二人の修さんは、東京の真似を拒み、政府に依存せず、地域の食材を充実させて自立を目指す。そういった志と戦略だけが、地域経済の活性化につながる。』

※二人の「修さん」とはモクモクファームの創業者、木村修さんと吉田修さんのことです。
地域興しに係わるものには欠かすことのできない大きなヒントのように思います。
因みに「全共闘」以下のくだりは、同世代として胸が熱くなりました。

詳しくはhttp://www.jfc.go.jp/a/information/manage/agr_others/070402.html




Posted by 風街ろまん at 17:01│Comments(2)
この記事へのコメント
伊賀市は、私の父の故郷で、何度も行った事がありますが、馬見原どころではない、山の中に父のの実家がありました。

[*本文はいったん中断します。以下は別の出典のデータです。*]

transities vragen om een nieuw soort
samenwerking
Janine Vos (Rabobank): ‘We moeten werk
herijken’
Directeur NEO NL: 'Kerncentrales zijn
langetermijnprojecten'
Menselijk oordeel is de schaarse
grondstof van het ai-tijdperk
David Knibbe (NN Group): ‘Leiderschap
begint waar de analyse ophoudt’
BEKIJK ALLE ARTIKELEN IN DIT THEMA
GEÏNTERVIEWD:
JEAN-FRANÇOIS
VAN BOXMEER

しかし、数年前、すぐ近くに温泉施設が出来、とても賑わっているそうです。

田舎も田舎なりに、色々と活用出来るものがあるはずなんですよね。
Posted by 梅子 at 2012年05月22日 23:49
梅子さま
そうですか。
それは羨ましい。

私の実家は阿蘇で、家は農業をやっていました。
やっていましたと過去形なのは、既に実父は高齢、跡を継ぐ筈の兄も早逝したからです。
父が元気だった頃は、辛抱しながらせっせと田んぼを増やしたのですが、今ではその借り手もいません。
稲作で手を広げようとする農家など皆無だからです。
常々、矛盾していると思います。
とうに故郷を出た自分ですが、故郷が失くなるかと思うと忸怩たる思いです。